> Work task: Where a line below includes the word "Island", copy that line.

** Opening The data block **

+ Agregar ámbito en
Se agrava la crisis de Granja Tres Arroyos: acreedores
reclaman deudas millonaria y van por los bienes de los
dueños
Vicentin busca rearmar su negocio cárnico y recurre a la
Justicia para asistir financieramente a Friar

** Closing The data block **
** Opening The data block **

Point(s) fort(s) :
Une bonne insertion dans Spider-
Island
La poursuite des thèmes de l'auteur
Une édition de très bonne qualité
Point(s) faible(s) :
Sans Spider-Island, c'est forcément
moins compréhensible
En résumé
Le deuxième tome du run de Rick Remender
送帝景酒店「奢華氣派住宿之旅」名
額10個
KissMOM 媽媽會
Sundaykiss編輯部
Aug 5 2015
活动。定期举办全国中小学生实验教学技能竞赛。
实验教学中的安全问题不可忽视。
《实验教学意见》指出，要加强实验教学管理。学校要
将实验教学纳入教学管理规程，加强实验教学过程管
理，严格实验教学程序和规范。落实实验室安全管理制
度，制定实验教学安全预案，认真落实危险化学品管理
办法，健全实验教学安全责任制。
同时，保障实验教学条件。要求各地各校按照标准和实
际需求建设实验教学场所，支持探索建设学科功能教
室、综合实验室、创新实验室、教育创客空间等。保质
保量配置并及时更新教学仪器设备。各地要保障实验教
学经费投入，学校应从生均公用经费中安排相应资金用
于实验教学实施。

** Closing The data block **

> Reply:
Island
Sans Spider-Island, c'est forcément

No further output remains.